### Objectif
Relevez, dans l'ordre d'apparition, toutes les personnes que le texte fourni désigne par leur nom.

Grands remplacements

Je mesure combien j’ai été nourri, construit, déconstruit par la nouveauté galopante. Le nouveau, l’impérissable nouveau, surgi dans mon dos, se gravait chaque été dans le marbre d’une saison. Voyons voir. J’ai connu l’antique nouveau franc, cette vieille roupie, ce vieux kopeck, dont le fier euro descend en cachette, sans le dire, comme d’une vulgaire monnaie de singe. J’ai connu les nouveaux philosophes, les inénarrables duettistes qui périmèrent les scrogneugneux d’hier. Glucksmann liquida Henri Bergson. BHL ne fit qu’une bouchée de Blaise Pascal. Même d’antiques croûtons comme Platon débarrassèrent le plancher des plateaux de télévision. J’ai connu le Beaujolais Nouveau. Qui se crache en novembre, sans besoin d’étiquette, comme une authentique piquette.Je connais aujourd'hui "La nouvelle France" de Mélenchon. Egarée dans ses bigarrures. Bref, j’en ai connu des grands remplacements. Sacré bonsoir ! Les ai-je pour autant dans le sang ? Je suis, je reste l’enfant d’un pays de paysans, d’un pays de penseurs hors du temps, de génies francs, dont à l’école je citais les hauts faits dans mes compositions françaises.

### Liste des données
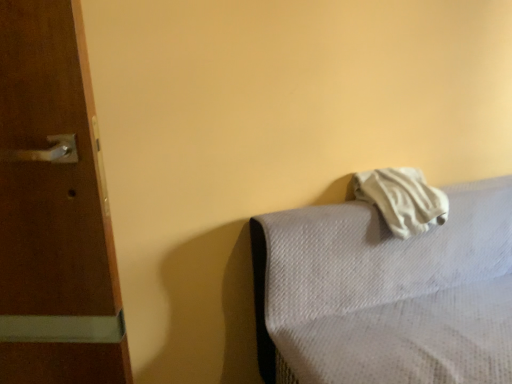
Question: Considering the relative sizes of white textured mattress at right and white soft towel at upper right in the image provided, is white textured mattress at right smaller than white soft towel at upper right?

Choices:
 (A) no
 (B) yes

Answer: (A)

Question: Is white textured mattress at right positioned with its back to white soft towel at upper right?

Choices:
 (A) no
 (B) yes

Answer: (B)

Question: Does white textured mattress at right have a greater width compared to white soft towel at upper right?

Choices:
 (A) no
 (B) yes

Answer: (B)

Question: Is white textured mattress at right surrounding white soft towel at upper right?

Choices:
 (A) no
 (B) yes

Answer: (B)

Question: From a real-world perspective, is white textured mattress at right under white soft towel at upper right?

Choices:
 (A) yes
 (B) no

Answer: (A)

Question: Does white textured mattress at right turn towards white soft towel at upper right?

Choices:
 (A) no
 (B) yes

Answer: (A)

Question: Would you say white soft towel at upper right is outside white textured mattress at right?

Choices:
 (A) no
 (B) yes

Answer: (A)

Question: Is white soft towel at upper right with white textured mattress at right?

Choices:
 (A) no
 (B) yes

Answer: (A)

Question: Considering the relative positions of white soft towel at upper right and white textured mattress at right in the image provided, is white soft towel at upper right in front of white textured mattress at right?

Choices:
 (A) no
 (B) yes

Answer: (A)

Question: Can you confirm if white soft towel at upper right is bigger than white textured mattress at right?

Choices:
 (A) no
 (B) yes

Answer: (A)

Question: Could white textured mattress at right be considered to be inside white soft towel at upper right?

Choices:
 (A) yes
 (B) no

Answer: (B)

Question: Is white soft towel at upper right to the right of white textured mattress at right from the viewer's perspective?

Choices:
 (A) yes
 (B) no

Answer: (B)

Question: Is white textured mattress at right bigger or smaller than white soft towel at upper right?

Choices:
 (A) big
 (B) small

Answer: (A)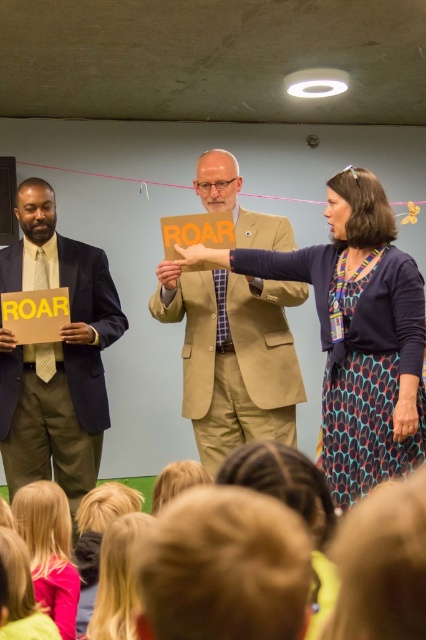
You are a photographer setting up for a group photo. You need to ensure that the matte orange sign at center and the tan fabric suit at center are clearly visible in the shot. Given that your camera has a minimum focus distance of 16 inches, will both objects be in focus?

The distance between the matte orange sign at center and tan fabric suit at center is 16.54 inches. Since the minimum focus distance is 16 inches, both objects will be within the focus range and clearly visible.

You are an event planner trying to ensure that the matte orange sign at center and the tan fabric suit at center are visible to the audience. Based on their sizes, which object would appear wider from the audience perspective?

The matte orange sign at center appears wider than the tan fabric suit at center because its width surpasses that of the tan fabric suit at center.

You are an attendee at a presentation and want to take a photo of the tan fabric suit at center and the matte orange sign at center. Which object should you focus on first if you want to capture both in the same frame without moving your camera?

The matte orange sign at center is positioned on the right side of tan fabric suit at center, so you should focus on the tan fabric suit at center first to ensure both are in the frame without moving the camera.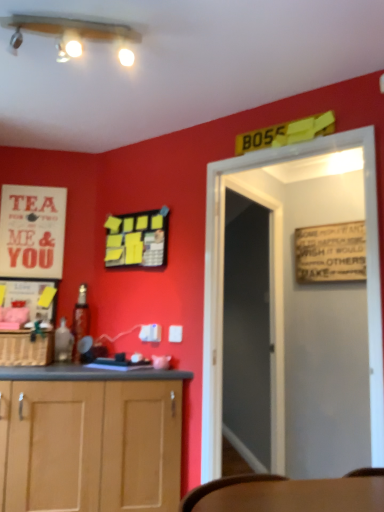
Locate an element on the screen. This screenshot has width=384, height=512. vacant space situated above matte white lights at upper center (from a real-world perspective) is located at coordinates (82, 16).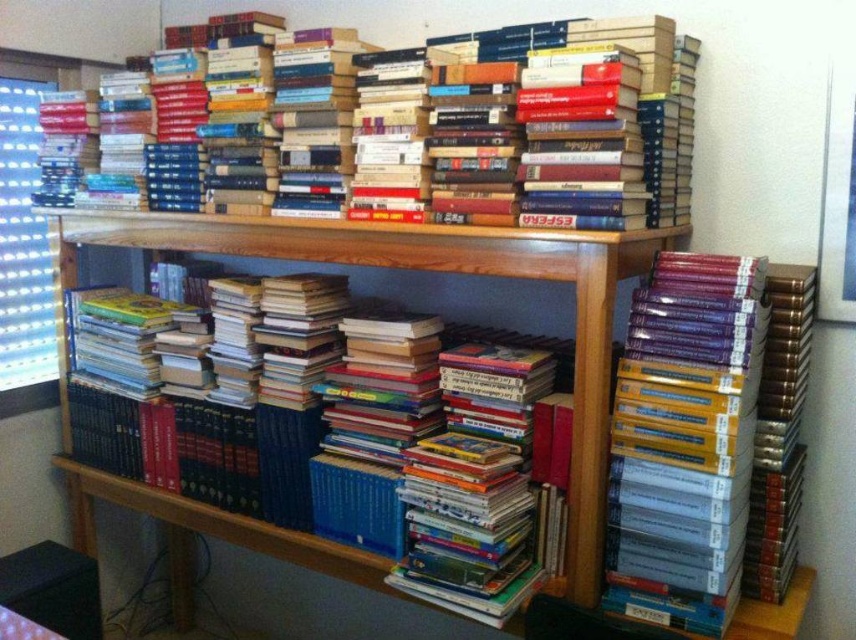
Which is behind, point (443, 150) or point (516, 259)?

Point (443, 150)

Can you confirm if hardcover books at upper center is positioned below wooden bookshelf at center?

Actually, hardcover books at upper center is above wooden bookshelf at center.

Who is more distant from viewer, (691, 93) or (587, 260)?

Positioned behind is point (691, 93).

Locate an element on the screen. hardcover books at upper center is located at coordinates (542, 132).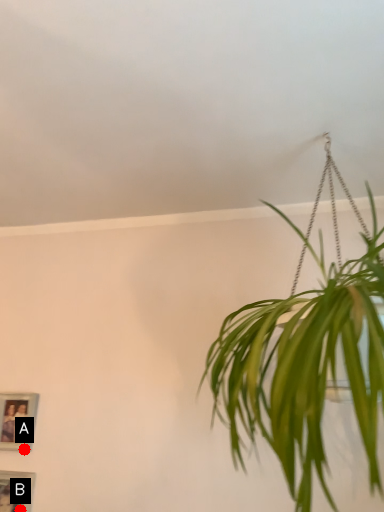
Question: Two points are circled on the image, labeled by A and B beside each circle. Among these points, which one is nearest to the camera?

Choices:
 (A) A is closer
 (B) B is closer

Answer: (B)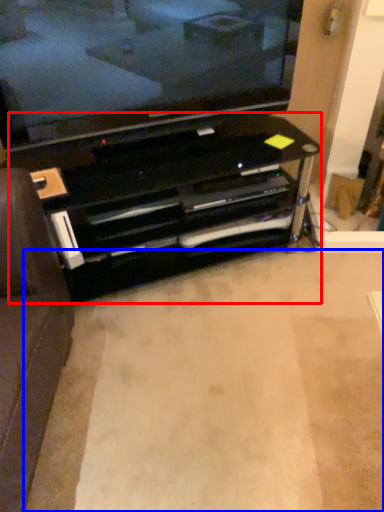
Question: Which object is further to the camera taking this photo, entertainment center (highlighted by a red box) or plain (highlighted by a blue box)?

Choices:
 (A) entertainment center
 (B) plain

Answer: (A)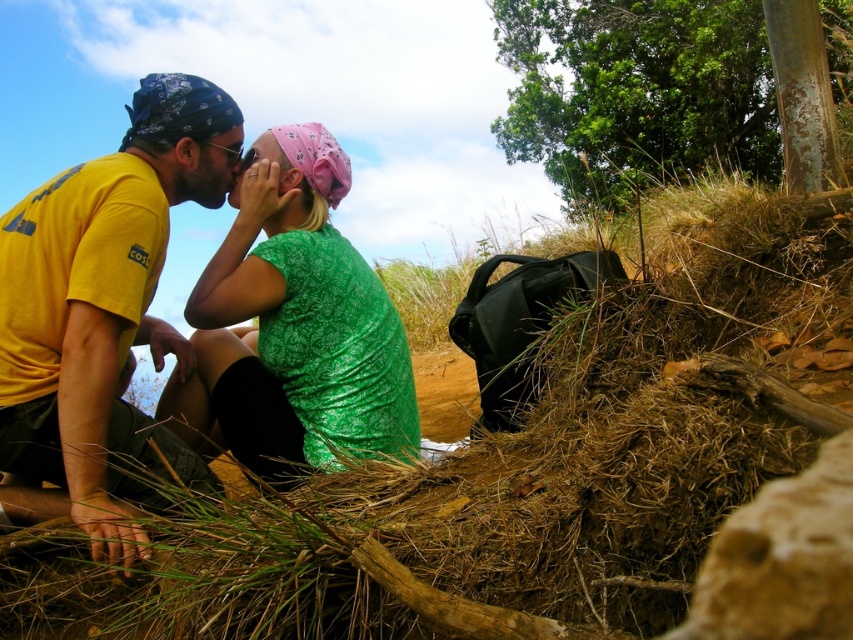
Based on the photo, does yellow matte t-shirt at left appear under pink fabric at center?

Yes.

Can you confirm if yellow matte t-shirt at left is positioned to the right of pink fabric at center?

No, yellow matte t-shirt at left is not to the right of pink fabric at center.

Does point (173, 77) lie in front of point (260, 141)?

Yes, it is in front of point (260, 141).

This screenshot has height=640, width=853. Identify the location of yellow matte t-shirt at left. (106, 308).

Based on the photo, between pink fabric headscarf at center and pink fabric at center, which one has less height?

pink fabric at center

Is pink fabric headscarf at center shorter than pink fabric at center?

No.

I want to click on pink fabric headscarf at center, so click(x=316, y=157).

At what (x,y) coordinates should I click in order to perform the action: click on pink fabric headscarf at center. Please return your answer as a coordinate pair (x, y). The height and width of the screenshot is (640, 853). Looking at the image, I should click on (316, 157).

Between green textured shirt at center and pink fabric at center, which one is positioned higher?

pink fabric at center is higher up.

Does point (332, 401) come behind point (247, 160)?

No, it is not.

Which is behind, point (300, 340) or point (258, 141)?

The point (258, 141) is behind.

Where is `green textured shirt at center`? green textured shirt at center is located at coordinates (293, 326).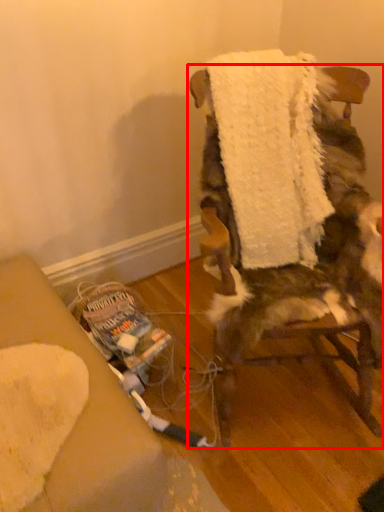
Question: From the image's perspective, where is chair (annotated by the red box) located in relation to bath towel in the image?

Choices:
 (A) below
 (B) above

Answer: (A)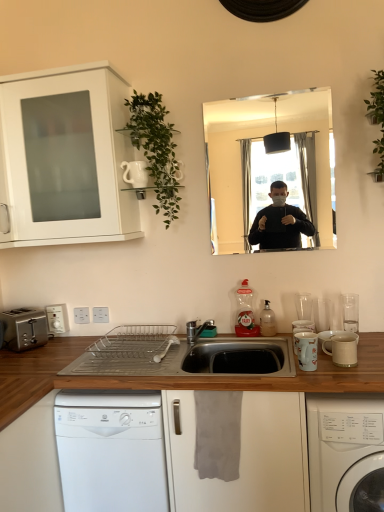
Locate an element on the screen. This screenshot has width=384, height=512. vacant point to the right of translucent plastic bottle at sink, marked as the 1th bottle in a left-to-right arrangement is located at coordinates (271, 339).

### Corrigé
Glucksmann, Henri Bergson, BHL, Blaise Pascal, Platon, Mélenchon